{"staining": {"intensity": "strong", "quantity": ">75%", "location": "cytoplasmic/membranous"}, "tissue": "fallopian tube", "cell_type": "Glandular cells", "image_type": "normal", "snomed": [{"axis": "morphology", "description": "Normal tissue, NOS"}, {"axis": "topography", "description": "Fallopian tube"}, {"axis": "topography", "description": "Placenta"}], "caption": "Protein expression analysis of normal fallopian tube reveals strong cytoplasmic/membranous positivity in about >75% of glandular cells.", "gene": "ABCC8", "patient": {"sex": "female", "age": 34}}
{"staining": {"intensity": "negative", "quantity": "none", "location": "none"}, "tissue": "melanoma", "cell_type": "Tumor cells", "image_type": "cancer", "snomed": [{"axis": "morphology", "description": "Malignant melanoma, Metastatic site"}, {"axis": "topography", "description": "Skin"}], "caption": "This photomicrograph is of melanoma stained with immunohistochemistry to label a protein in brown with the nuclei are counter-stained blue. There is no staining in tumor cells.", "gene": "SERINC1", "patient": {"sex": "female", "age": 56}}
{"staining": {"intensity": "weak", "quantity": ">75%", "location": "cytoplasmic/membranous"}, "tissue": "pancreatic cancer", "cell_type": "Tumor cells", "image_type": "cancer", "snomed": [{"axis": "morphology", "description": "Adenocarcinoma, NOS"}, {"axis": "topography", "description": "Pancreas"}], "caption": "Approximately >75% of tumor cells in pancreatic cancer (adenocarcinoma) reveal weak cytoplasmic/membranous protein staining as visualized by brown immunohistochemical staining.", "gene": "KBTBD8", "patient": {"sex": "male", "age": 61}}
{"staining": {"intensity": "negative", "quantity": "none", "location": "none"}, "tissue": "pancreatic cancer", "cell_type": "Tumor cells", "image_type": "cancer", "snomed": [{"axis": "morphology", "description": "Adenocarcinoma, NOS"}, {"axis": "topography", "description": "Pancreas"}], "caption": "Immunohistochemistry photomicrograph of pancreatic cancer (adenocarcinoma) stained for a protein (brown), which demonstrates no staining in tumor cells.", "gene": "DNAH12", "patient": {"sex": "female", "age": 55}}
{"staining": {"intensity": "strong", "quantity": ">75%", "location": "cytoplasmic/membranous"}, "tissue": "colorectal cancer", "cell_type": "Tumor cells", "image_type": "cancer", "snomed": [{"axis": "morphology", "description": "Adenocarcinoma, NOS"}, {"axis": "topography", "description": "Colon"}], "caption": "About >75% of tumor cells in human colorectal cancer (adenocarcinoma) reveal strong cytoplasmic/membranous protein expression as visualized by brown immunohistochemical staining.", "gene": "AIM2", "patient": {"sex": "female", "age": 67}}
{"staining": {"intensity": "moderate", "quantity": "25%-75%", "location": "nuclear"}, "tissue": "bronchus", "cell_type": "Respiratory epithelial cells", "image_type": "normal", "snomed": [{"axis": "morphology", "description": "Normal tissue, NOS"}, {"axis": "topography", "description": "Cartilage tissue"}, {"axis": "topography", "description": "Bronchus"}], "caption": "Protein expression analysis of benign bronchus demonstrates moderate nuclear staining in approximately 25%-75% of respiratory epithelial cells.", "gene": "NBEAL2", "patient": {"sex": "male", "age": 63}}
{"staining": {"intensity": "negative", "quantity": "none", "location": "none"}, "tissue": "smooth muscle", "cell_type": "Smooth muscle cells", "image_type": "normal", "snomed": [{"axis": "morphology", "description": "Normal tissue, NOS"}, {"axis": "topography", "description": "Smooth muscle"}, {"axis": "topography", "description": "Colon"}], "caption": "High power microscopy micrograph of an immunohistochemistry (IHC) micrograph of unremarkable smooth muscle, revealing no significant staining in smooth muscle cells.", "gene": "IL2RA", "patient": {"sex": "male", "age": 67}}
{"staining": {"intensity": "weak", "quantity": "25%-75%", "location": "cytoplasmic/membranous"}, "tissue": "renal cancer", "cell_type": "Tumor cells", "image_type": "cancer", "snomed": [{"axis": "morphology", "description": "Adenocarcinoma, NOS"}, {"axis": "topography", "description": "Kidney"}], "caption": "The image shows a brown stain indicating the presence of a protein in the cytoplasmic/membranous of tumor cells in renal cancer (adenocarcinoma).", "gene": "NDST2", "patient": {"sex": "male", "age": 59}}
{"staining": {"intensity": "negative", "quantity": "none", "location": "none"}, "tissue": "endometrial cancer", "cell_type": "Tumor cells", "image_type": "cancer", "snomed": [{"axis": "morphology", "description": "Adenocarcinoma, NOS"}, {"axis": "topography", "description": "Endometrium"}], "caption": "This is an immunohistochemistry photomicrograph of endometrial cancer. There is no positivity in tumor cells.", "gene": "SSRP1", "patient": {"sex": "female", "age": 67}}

------------------------------------------------------------------------

Copy exactly the stretch of data above from the line with "cells in human" through the line with "analysis of benign", and omit all other lines.

▸ **OUTPUT FOR THIS TASK**
{"staining": {"intensity": "strong", "quantity": ">75%", "location": "cytoplasmic/membranous"}, "tissue": "colorectal cancer", "cell_type": "Tumor cells", "image_type": "cancer", "snomed": [{"axis": "morphology", "description": "Adenocarcinoma, NOS"}, {"axis": "topography", "description": "Colon"}], "caption": "About >75% of tumor cells in human colorectal cancer (adenocarcinoma) reveal strong cytoplasmic/membranous protein expression as visualized by brown immunohistochemical staining.", "gene": "AIM2", "patient": {"sex": "female", "age": 67}}
{"staining": {"intensity": "moderate", "quantity": "25%-75%", "location": "nuclear"}, "tissue": "bronchus", "cell_type": "Respiratory epithelial cells", "image_type": "normal", "snomed": [{"axis": "morphology", "description": "Normal tissue, NOS"}, {"axis": "topography", "description": "Cartilage tissue"}, {"axis": "topography", "description": "Bronchus"}], "caption": "Protein expression analysis of benign bronchus demonstrates moderate nuclear staining in approximately 25%-75% of respiratory epithelial cells.", "gene": "NBEAL2", "patient": {"sex": "male", "age": 63}}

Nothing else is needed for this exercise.